Sahne Tasarımını üstlenen Oleg Golovko tarafından, birbirinin tıpatıp aynı, daracık, neredeyse iç içe geçmiş, hücreleri ya da gemisi kamaralarını anımsatan birer odaya sıkıştırılan, Gorki’nin metnine göre sayıları daha aza indirgenmiş kişilerin aslında özgün metinle büyük oranda uyumlu diyaloglarıyla Steve Jobs ve Elon Musk’ın konuşma metinleri ustalıkla harmanlanır. Karakterler arasındaki etkileşimler gelişir, ilişkiler oluşur veya parçalanır, kendi ayrıcalıklı dünyalarının da tehlikede olduğunu zar zor hisseder gibi olan kişiler kültürü, bilimi ya da evreni tartışırlar. Sözcüklerin bir karakterden ötekine tenis maçındaki top gibi uçuştuğu özüne indirgenmiş diyaloglara dönüşmesi, birinci perdenin sonlarına doğru gelen Pavel’in monoloğunu ve Liza’nın uzun şiirini daha dokunaklı, daha çarpıcı ve daha etkileyici kılar.
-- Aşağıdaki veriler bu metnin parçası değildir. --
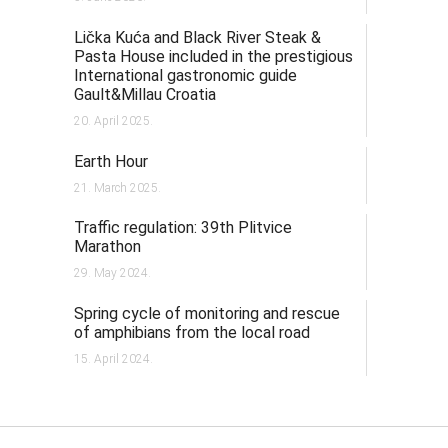
Lička Kuća and Black River Steak &
Pasta House included in the prestigious
International gastronomic guide
Gault&Millau Croatia
20. April 2025.
Earth Hour
21. March 2025.
Traffic regulation: 39th Plitvice
Marathon
29. May 2024.
Spring cycle of monitoring and rescue
of amphibians from the local road
15. April 2024.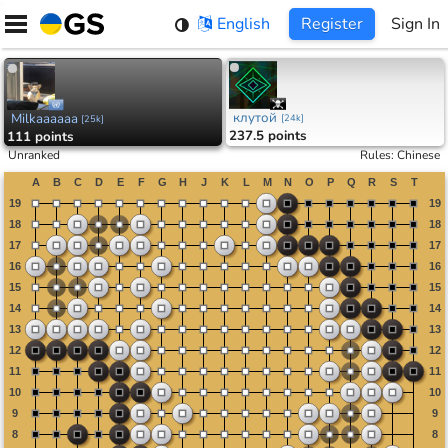
Skip
English
Register
Sign In
to
content
клутой
Milkaaaaaa
[
24k
]
[
25k
]
237.5 points
111 points
Unranked
Rules
:
Chinese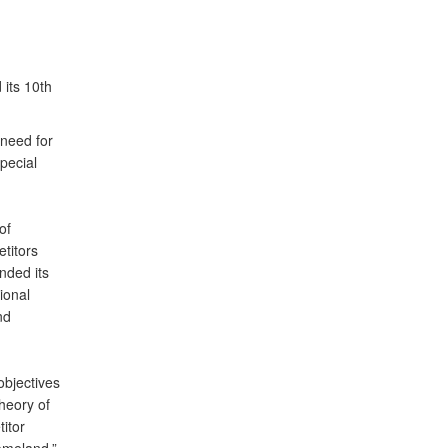
its 10th
need for
pecial
of
titors
nded its
ional
nd
objectives
heory of
itor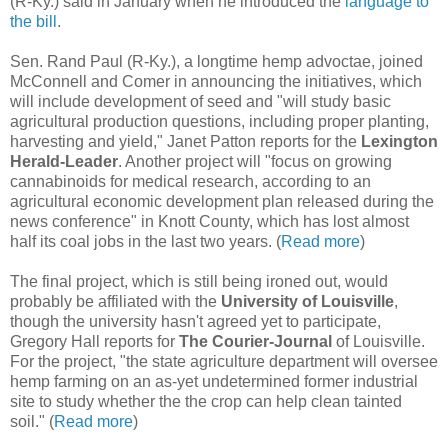
(R-Ky.) said in January when he introduced the
language to
the bill
.
Sen. Rand Paul (R-Ky.), a longtime hemp advoctae, joined
McConnell and Comer in announcing the initiatives, which
will include development of seed and "will study basic
agricultural production questions, including proper planting,
harvesting and yield," Janet Patton reports for the
Lexington
Herald-Leader
. Another project will "focus on growing
cannabinoids for medical research, according to an
agricultural economic development plan released during the
news conference" in Knott County, which has lost almost
half its coal jobs in the last two years. (
Read more
)
The final project, which is still being ironed out, would
probably be affiliated with the
University of Louisville
,
though the university hasn't agreed yet to participate,
Gregory Hall reports for
The Courier-Journal
of Louisville.
For the project, "the state agriculture department will oversee
hemp farming on an as-yet undetermined former industrial
site to study whether the the crop can help clean tainted
soil." (
Read more
)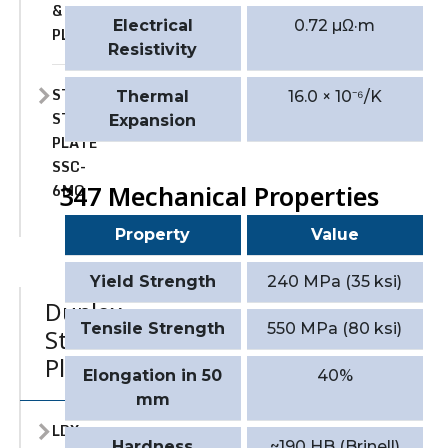
&
Electrical
0.72 µΩ·m
PLATE
Resistivity
STAINLESS
Thermal
16.0 × 10⁻⁶/K
STEEL
Expansion
PLATE
SSC-
6MO
347 Mechanical Properties
Property
Value
Yield Strength
240 MPa (35 ksi)
Duplex
Tensile Strength
550 MPa (80 ksi)
Stainless
Plate
Elongation in 50
40%
mm
LDX
Hardness
~190 HB (Brinell)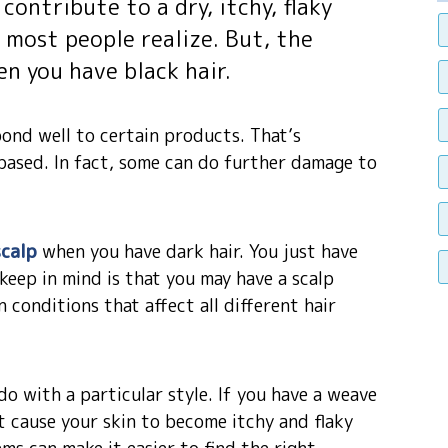
contribute to a dry, itchy, flaky
most people realize. But, the
n you have black hair.
pond well to certain products. That’s
-based. In fact, some can do further damage to
scalp
when you have dark hair. You just have
 keep in mind is that you may have a scalp
conditions that affect all different hair
o with a particular style. If you have a weave
at cause your skin to become itchy and flaky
‘Güneşin Çocukları’nın çarpıcı finali, büyük bir değişim anına sıkışmış iki ayrı zamanın aslında birbirinden farkı olmadığını, 115 yıl sonra da güneşin ve karanlığın çocuklarının hep aramızda olduğunu vurgular.

Bugüne kadar hiç çağcıl oyun sahnelemeyerek klasik metinlere modern ve gerçekçi güncel yorumlar getirmeyi yeğlemiş olan Kulyabin’in tempolu, dinamik ve parlak uyarlaması, etkileyici sahne dili ve kusursuz ekip oyunculuğuyla nefes kesici bir gösteri. Oyunculuklar o kadar ustalıklı ki, oyun sonrası üzerinde düşünmeye başladığımda bütün karakterleri gerçek kişilermiş gibi algılamış olduğumu fark ettim.

Golden Mask Festivali’nin her bir oyunu olağanüstü bir izlenceyken, çevrimiçinde üçünü birden izlemek benzersiz bir ayrıcalık. Hiçbirini kaçırmayın derim.

20 Kasım’a kadar passo studio’da çevrimiçi olarak izlenebiliyor.